Key Takeaways: Learn how to pitch an idea for an ML model by explaining what is effectively a black box algorithm for use in a business setting from one of the keynote speakers.
9| How AI Is Shaping The Future Of Video Streaming
Over the top streaming has effectively disrupted existing technologies such as cable television, as seen by the meteoric growth of companies such as Netflix. Anubhav Shrivastava, the Head of Product Data Sciences at Voot, will speak about how AI techniques are disrupting this business itself. He will also offer examples of such implementations, such as image and video recognition, recommendation engines, media databases, and metadata generation.

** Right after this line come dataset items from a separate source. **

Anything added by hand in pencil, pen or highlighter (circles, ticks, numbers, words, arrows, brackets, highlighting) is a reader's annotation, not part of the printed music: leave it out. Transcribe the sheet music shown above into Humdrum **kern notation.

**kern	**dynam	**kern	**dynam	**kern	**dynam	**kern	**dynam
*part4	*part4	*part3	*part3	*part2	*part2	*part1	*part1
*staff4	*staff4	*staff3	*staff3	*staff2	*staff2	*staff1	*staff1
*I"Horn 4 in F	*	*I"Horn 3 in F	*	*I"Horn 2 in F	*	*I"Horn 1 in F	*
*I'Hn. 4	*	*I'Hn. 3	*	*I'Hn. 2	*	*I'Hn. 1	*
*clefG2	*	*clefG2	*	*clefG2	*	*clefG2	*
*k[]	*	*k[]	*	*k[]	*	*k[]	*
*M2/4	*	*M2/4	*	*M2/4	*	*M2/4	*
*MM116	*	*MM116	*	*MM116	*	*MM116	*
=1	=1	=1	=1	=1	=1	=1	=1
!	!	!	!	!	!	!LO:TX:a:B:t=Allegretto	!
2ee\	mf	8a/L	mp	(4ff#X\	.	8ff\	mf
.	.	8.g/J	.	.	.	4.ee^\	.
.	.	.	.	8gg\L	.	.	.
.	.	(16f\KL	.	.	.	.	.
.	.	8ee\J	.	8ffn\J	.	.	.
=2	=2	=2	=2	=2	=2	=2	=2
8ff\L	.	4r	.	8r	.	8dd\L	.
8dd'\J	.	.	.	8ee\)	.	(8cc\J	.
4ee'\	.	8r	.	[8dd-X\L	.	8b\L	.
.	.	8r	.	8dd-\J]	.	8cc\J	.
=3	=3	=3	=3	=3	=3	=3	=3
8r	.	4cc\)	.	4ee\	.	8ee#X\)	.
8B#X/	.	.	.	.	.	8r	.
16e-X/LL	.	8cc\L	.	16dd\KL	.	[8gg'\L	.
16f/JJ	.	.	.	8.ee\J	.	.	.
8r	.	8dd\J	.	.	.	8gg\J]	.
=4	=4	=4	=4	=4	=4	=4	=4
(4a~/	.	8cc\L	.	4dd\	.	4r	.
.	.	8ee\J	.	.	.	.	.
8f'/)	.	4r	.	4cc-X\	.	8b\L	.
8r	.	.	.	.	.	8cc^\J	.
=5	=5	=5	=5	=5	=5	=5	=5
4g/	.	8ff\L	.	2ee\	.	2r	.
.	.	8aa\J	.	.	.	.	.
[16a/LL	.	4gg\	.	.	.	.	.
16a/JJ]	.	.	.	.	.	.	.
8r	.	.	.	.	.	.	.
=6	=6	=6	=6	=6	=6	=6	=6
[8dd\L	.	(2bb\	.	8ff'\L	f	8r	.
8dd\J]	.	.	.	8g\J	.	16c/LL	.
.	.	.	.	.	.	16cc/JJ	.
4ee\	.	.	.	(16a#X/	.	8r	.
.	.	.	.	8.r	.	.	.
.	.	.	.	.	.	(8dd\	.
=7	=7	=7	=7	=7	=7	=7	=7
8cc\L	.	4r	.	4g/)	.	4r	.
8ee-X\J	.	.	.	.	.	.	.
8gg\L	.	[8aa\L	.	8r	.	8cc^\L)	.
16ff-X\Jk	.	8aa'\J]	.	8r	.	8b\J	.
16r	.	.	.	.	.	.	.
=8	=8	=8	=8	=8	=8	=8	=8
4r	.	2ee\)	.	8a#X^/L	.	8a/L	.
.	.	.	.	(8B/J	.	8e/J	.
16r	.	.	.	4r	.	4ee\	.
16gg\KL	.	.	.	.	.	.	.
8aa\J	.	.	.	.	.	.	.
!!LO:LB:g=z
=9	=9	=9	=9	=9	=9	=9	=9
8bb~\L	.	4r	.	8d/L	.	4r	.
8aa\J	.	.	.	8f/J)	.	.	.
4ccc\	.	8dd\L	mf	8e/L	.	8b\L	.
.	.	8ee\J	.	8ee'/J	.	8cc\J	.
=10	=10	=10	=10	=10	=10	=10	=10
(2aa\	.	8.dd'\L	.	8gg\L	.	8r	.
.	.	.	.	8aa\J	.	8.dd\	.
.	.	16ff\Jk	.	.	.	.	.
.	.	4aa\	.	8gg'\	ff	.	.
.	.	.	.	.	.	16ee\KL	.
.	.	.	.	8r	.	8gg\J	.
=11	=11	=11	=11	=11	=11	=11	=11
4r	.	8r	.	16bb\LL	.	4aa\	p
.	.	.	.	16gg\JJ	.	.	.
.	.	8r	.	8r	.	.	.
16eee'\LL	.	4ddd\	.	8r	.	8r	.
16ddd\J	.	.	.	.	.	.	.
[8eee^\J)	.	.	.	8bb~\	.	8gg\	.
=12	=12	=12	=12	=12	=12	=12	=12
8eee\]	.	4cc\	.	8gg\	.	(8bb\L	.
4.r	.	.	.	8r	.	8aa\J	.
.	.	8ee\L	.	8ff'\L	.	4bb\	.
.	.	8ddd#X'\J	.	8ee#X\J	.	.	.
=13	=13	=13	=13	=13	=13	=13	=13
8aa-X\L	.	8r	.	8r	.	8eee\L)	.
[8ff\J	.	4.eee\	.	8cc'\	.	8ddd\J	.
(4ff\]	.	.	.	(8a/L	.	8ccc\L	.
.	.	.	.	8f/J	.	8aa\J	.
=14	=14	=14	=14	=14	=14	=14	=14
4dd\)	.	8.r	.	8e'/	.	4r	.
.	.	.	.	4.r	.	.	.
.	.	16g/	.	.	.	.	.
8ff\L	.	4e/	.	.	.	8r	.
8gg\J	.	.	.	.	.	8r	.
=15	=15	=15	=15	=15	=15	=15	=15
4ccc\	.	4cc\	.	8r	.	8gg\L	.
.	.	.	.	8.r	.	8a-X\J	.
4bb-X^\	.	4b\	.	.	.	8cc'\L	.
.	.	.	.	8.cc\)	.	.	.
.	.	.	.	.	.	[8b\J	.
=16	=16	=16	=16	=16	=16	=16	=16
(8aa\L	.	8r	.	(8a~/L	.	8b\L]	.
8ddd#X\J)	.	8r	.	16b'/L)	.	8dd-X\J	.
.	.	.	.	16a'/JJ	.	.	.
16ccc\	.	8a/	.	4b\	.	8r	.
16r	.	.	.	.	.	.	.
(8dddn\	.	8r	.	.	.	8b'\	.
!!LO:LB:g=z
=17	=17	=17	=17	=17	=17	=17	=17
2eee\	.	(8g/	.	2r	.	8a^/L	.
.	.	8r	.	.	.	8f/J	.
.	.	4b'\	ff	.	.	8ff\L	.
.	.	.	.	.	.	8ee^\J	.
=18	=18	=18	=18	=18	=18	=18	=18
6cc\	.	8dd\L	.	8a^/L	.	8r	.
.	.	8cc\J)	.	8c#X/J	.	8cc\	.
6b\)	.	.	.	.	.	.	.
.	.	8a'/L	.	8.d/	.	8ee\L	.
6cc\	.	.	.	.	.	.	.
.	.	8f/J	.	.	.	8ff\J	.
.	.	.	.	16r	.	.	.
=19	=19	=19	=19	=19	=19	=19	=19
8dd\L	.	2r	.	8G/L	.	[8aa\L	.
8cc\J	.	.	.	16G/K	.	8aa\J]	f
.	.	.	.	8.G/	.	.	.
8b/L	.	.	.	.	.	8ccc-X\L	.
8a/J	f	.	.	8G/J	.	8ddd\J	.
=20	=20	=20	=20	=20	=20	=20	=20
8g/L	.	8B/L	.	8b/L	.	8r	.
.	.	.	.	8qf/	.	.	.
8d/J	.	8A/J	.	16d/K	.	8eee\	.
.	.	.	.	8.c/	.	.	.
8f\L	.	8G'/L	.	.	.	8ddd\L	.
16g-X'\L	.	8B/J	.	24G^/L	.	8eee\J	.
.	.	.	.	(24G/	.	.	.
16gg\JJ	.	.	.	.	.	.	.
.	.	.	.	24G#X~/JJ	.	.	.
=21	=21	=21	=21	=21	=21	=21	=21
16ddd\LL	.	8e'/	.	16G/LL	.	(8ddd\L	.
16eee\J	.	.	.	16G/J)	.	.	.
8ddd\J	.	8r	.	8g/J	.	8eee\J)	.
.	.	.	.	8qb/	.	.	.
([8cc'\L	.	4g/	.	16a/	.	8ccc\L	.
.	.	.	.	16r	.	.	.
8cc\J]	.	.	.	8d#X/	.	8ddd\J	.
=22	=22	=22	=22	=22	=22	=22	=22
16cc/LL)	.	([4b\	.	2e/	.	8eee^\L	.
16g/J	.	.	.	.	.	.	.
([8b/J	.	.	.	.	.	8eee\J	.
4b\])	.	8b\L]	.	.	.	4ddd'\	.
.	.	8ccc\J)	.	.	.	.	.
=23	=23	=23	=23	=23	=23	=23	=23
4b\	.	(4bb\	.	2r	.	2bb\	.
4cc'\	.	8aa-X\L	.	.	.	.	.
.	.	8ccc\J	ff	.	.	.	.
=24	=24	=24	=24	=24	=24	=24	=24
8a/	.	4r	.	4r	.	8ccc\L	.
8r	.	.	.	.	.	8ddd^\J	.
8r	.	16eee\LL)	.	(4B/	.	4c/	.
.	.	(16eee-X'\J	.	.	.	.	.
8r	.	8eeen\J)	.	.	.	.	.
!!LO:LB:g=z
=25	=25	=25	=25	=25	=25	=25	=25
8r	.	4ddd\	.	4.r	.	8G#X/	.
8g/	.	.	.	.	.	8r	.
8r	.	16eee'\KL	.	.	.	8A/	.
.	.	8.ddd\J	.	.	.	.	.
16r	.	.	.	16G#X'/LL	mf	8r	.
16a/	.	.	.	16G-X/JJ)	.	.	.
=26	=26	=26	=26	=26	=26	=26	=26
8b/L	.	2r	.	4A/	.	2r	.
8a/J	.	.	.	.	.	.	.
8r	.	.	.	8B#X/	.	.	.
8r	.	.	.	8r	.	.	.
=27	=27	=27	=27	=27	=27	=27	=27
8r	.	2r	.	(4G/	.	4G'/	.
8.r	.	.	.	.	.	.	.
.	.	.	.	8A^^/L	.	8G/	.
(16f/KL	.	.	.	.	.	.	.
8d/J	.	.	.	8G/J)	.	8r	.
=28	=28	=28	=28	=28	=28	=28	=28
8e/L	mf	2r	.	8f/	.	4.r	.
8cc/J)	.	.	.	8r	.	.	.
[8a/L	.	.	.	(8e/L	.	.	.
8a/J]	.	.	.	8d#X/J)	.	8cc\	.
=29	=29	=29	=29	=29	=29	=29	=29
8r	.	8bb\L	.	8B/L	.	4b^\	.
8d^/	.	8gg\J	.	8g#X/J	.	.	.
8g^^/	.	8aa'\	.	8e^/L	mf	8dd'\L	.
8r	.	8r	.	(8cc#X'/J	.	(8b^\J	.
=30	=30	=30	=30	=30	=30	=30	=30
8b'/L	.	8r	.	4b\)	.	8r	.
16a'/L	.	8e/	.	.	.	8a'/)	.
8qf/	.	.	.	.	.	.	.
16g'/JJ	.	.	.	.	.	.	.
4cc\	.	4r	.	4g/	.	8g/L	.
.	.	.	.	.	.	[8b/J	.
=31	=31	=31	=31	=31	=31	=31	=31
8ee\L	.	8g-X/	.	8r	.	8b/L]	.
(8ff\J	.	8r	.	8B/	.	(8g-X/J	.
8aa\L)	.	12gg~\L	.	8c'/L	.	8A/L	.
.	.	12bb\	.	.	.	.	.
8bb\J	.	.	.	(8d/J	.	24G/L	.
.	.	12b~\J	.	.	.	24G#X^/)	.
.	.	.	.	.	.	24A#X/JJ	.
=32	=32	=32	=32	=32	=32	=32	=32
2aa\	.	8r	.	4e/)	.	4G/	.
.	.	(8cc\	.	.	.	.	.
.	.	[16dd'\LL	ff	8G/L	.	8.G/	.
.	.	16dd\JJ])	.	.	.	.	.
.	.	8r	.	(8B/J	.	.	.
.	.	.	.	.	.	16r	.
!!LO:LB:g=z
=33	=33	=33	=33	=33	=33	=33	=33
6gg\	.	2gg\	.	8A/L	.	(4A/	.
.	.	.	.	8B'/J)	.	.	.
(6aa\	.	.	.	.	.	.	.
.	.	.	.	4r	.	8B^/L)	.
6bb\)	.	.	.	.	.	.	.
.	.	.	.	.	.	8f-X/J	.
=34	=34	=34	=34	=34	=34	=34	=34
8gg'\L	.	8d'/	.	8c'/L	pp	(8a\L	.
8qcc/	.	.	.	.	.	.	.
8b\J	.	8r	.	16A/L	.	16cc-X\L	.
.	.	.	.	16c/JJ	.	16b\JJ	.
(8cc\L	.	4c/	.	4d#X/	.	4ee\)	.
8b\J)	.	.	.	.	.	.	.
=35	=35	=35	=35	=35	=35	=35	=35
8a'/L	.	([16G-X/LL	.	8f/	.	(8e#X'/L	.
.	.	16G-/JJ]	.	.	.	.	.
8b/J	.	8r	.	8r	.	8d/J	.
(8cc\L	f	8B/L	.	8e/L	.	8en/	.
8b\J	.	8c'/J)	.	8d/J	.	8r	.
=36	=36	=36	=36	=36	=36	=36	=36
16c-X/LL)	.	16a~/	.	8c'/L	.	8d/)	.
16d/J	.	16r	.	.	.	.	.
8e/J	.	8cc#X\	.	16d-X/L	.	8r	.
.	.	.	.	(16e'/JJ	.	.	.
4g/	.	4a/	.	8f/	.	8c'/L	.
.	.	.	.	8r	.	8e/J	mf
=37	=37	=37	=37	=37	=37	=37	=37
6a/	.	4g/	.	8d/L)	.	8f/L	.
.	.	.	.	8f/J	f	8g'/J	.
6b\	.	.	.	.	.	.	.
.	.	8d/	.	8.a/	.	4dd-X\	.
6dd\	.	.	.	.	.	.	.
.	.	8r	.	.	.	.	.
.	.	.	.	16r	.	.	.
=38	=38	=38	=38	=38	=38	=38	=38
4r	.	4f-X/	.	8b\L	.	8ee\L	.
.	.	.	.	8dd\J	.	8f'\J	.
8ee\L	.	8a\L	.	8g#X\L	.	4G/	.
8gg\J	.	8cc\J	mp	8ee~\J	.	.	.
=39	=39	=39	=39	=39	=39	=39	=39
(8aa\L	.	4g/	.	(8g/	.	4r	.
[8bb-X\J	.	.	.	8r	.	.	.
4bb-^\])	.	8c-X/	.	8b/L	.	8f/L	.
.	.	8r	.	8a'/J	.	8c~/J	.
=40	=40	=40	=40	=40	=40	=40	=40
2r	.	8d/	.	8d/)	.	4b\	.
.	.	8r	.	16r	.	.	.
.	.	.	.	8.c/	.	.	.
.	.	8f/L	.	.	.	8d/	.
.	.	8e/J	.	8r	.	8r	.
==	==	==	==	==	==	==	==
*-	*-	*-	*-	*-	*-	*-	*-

He will also reveal information on plans for intelligent adaptive bitrate streaming, self-reliant marketing automation plans and predicting catastrophic failures.
Key Takeaways: Take a look into how a quickly growing OTT media platform is utilising AI, and how disruptions can occur in media, along with technical details.
10| Named Entity Recogniser – Practical Challenges And Strategies
This talk by Mathangi Sri, the Head of Data Science at PhonePe, will reveal how supervised algorithms are solving efficiently most of the classification problems in the text. However, this also comes with its shortcomings, such as entity recognition. Entity recognition is still an area of craft and domain knowledge, thus making Sri’s talk more valuable.
The speech will look at how to handle entity recognition, including the stack of techniques, their applications, strategies and real-life challenges while applying those.
Key Takeaways: An opportunity to gain a skill set regarding entity recognition, a closed field. Examples might be provided in an indigenous setting, seeing as the talk is by PhonePe.